Let's call KServe to generate a RHTeddy image for us. Make sure the inference server has at least a GPU available otherwise this wwill most likey fail due to timeouts.

In [None]:
# prompt
prompt = "a photo of rhteddy dog wearing his red fedora on in the snowy mountains"

# call the service
json_response = rest_request(infer_url, prompt)

In [None]:
# now extract the image from the payload
# the image is base64 encoded
img_str = json_response["predictions"][0]["image"]["b64"]
img_data = base64.b64decode(img_str)

In [None]:
# convert the image back from base64 and display it
image = Image.open(io.BytesIO(img_data))
image.save("teddy.png", format="PNG")
image

## Build a Stable Diffusion UI with Gradio

Let's try to make our inference endpoint callable from a pretty web UI

In [None]:
# import the gradio toolkit
try:
    import gradio as gr
except Exception as e:
    print(f"Unable to import gradio library: {e}")

In [None]:
# build the callback function
def generate_image(url, prompt,
                 negative_prompt="",
                 steps=10,
                 width=512, height=512,
                 cfg=7,
                 scheduler="DPM++ 2M",
                 seed=-1,
                 timeout=600,
                 tls_verify=False):
    # call the generation function
    kserve_response = rest_request(url, prompt, negative_prompt=negative_prompt,
                                   steps=steps, width=width, height=height,
                                   cfg=cfg, seed=seed, scheduler=scheduler, timeout=timeout, tls_verify=tls_verify)

    # extract the payload
    image_payload = kserve_response.get("predictions")[0].get("image").get("b64")
    # decode from base64
    img_data = base64.b64decode(image_payload)

    # return image bytes
    return Image.open(io.BytesIO(img_data))

In [None]:
# build gradio application
schedulers = ["DPM++ 2M", "DPM++ SDE", "Euler a", "Euler", "Heun", "LCM"]

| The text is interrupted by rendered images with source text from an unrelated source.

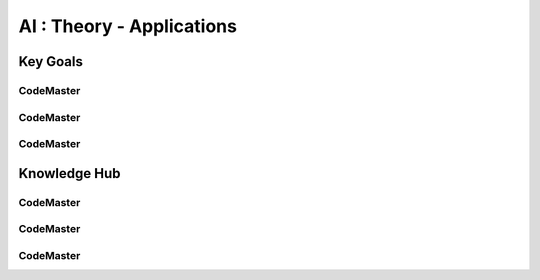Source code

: .. AI-Learning-Journey 
.. Knowledge Hub
.. AI : Theory - Applications

AI : Theory - Applications
++++++++++++++++++++++++++

Key Goals
=================================

CodeMaster
----------

CodeMaster
----------

CodeMaster
----------


Knowledge Hub
=============

CodeMaster
----------

CodeMaster
----------

CodeMaster
----------

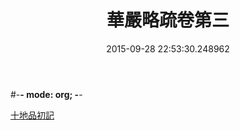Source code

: #-*- mode: org; -*-
#+DATE: 2015-09-28 22:53:30.248962
#+TITLE: 華嚴略疏卷第三
#+PROPERTY: CBETA_ID T85n2754
#+PROPERTY: ID KR6e0007
#+PROPERTY: SOURCE Taisho Tripitaka Vol. 85, No. 2754
#+PROPERTY: VOL 85
#+PROPERTY: BASEEDITION T
#+PROPERTY: WITNESS CBETA
#+PROPERTY: LASTPB <pb:KR6e0007_T_000-0207c>¶¶¶¶¶¶¶¶¶¶¶¶¶¶¶¶¶¶¶¶¶¶¶

[[file:KR6e0007_003.txt::003-0207c28][十地品初記]]
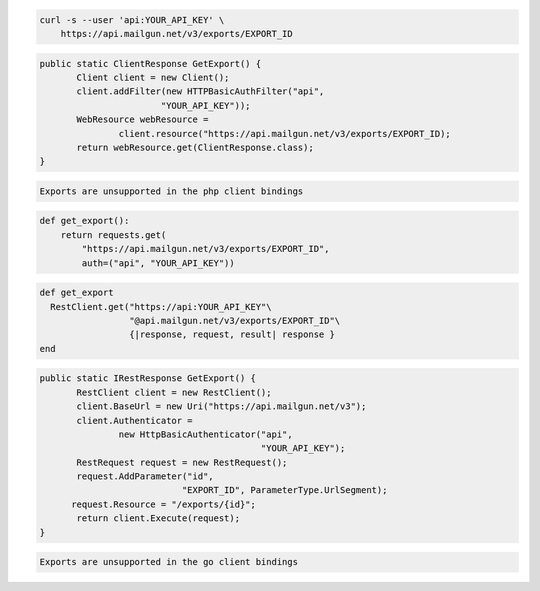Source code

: .. code-block:: bash

    curl -s --user 'api:YOUR_API_KEY' \
	https://api.mailgun.net/v3/exports/EXPORT_ID

.. code-block:: java

 public static ClientResponse GetExport() {
 	Client client = new Client();
 	client.addFilter(new HTTPBasicAuthFilter("api",
 			"YOUR_API_KEY"));
 	WebResource webResource =
 		client.resource("https://api.mailgun.net/v3/exports/EXPORT_ID);
 	return webResource.get(ClientResponse.class);
 }

.. code-block:: php

    Exports are unsupported in the php client bindings

.. code-block:: py

 def get_export():
     return requests.get(
         "https://api.mailgun.net/v3/exports/EXPORT_ID",
         auth=("api", "YOUR_API_KEY"))

.. code-block:: rb

 def get_export
   RestClient.get("https://api:YOUR_API_KEY"\
                  "@api.mailgun.net/v3/exports/EXPORT_ID"\
                  {|response, request, result| response }
 end

.. code-block:: csharp

 public static IRestResponse GetExport() {
 	RestClient client = new RestClient();
 	client.BaseUrl = new Uri("https://api.mailgun.net/v3");
 	client.Authenticator =
 		new HttpBasicAuthenticator("api",
 		                           "YOUR_API_KEY");
 	RestRequest request = new RestRequest();
 	request.AddParameter("id",
                            "EXPORT_ID", ParameterType.UrlSegment);
       request.Resource = "/exports/{id}";
 	return client.Execute(request);
 }

.. code-block:: go

    Exports are unsupported in the go client bindings
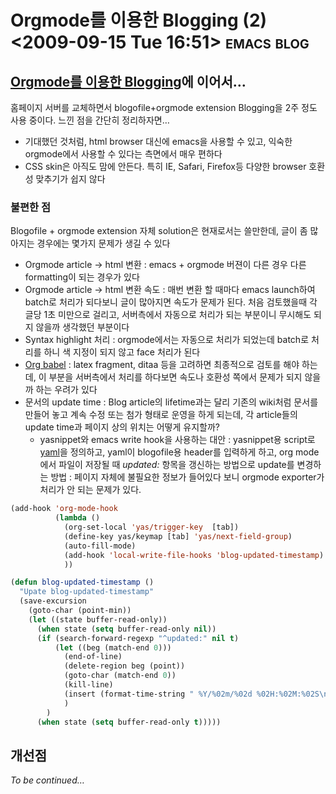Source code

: * Orgmode를 이용한 Blogging (2)<2009-09-15 Tue 16:51> 								 :emacs:blog:

** [[/blog/bloggingwithorgmode][Orgmode를 이용한 Blogging]]에 이어서...

홈페이지 서버를 교체하면서 blogofile+orgmode extension Blogging을 2주 정도 사용 중이다. 
느낀 점을 간단히 정리하자면...

- 기대했던 것처럼, html browser 대신에 emacs을 사용할 수 있고, 익숙한 orgmode에서 사용할 수 있다는
  측면에서 매우 편하다
- CSS skin은 아직도 맘에 안든다. 특히 IE, Safari, Firefox등 다양한 browser 호환성 맞추기가 
  쉽지 않다

*** 불편한 점

Blogofile + orgmode extension 자체 solution은 현재로서는 쓸만한데, 글이 좀 많아지는 경우에는
  몇가지 문제가 생길 수 있다 

- Orgmode article -> html 변환 : emacs + orgmode 버젼이 다른 경우 다른 formatting이 되는 경우가 있다
- Orgmode article -> html 변환 속도 : 매번 변환 할 때마다 emacs launch하여 batch로 처리가 되다보니
  글이 많아지면 속도가 문제가 된다. 처음 검토했을때 각 글당 1초 미만으로 걸리고, 서버측에서
  자동으로 처리가 되는 부분이니 무시해도 되지 않을까 생각했던 부분이다
- Syntax highlight 처리 : orgmode에서는 자동으로 처리가 되었는데 batch로 처리를 하니 색 지정이
  되지 않고 face 처리가 된다 
- [[http://orgmode.org/worg/org-contrib/babel/org-babel.php][Org babel]] : latex fragment, ditaa 등을 고려하면 최종적으로 검토를 해야 하는데, 이 부분을
  서버측에서 처리를 하다보면 속도나 호환성 쪽에서 문제가 되지 않을까 하는 우려가 있다
- 문서의 update time : Blog article의 lifetime과는 달리 기존의 wiki처럼 문서를 만들어 놓고 계속
  수정 또는 첨가 형태로 운영을 하게 되는데, 각 article들의 update time과 페이지 상의 위치는 어떻게
  유지할까?
  - yasnippet와 emacs write hook을 사용하는 대안 :
	yasnippet용 script로 [[http://github.com/jmjeong/my-dot-emacs/blob/master/snippets/org-mode/yaml][yaml]]을 정의하고, yaml이 blogofile용 header를 입력하게 하고, org mode에서
	파일이 저장될 때 /updated:/ 항목을 갱신하는 방법으로 update를 변경하는 방법 : 페이지 자체에
	불필요한 정보가 들어있다 보니 orgmode exporter가 처리가 안 되는 문제가 있다. 
#+BEGIN_SRC emacs-lisp
  (add-hook 'org-mode-hook
            (lambda ()
              (org-set-local 'yas/trigger-key  [tab])
              (define-key yas/keymap [tab] 'yas/next-field-group)
              (auto-fill-mode)
              (add-hook 'local-write-file-hooks 'blog-updated-timestamp)
              ))
  
  (defun blog-updated-timestamp ()
    "Upate blog-updated-timestamp"
    (save-excursion
      (goto-char (point-min))
      (let ((state buffer-read-only))
        (when state (setq buffer-read-only nil))
        (if (search-forward-regexp "^updated:" nil t)
            (let ((beg (match-end 0)))
              (end-of-line)
              (delete-region beg (point))
              (goto-char (match-end 0))
              (kill-line)
              (insert (format-time-string " %Y/%02m/%02d %02H:%02M:%02S\n" (current-time)))
              )
          )
        (when state (setq buffer-read-only t)))))
#+END_SRC

** 개선점

/To be continued.../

sd_ui = gr.Interface(fn=generate_image,
                     inputs=[gr.Textbox(value=infer_url, label="Inference URL"),
                            gr.Textbox(label="Prompt"),
                            gr.Textbox(label="Negative Prompt"),
                            gr.Slider(label="Denoising Steps", value=5, minimum=1, maximum=100, step=1),
                            gr.Number(label="Width", value=512), gr.Number(label="Height", value=512),
                            gr.Slider(label="Guidance Scale", value=7, minimum=1, maximum=100, step=0.5),
                            gr.Dropdown(label="Scheduler", value="DPM++ 2M", choices=schedulers), gr.Number(value=-1, label="Seed")],
                     outputs=gr.Image())

# start the application
sd_ui.launch(share=True)

In [None]:
# close the application and exit
sd_ui.close()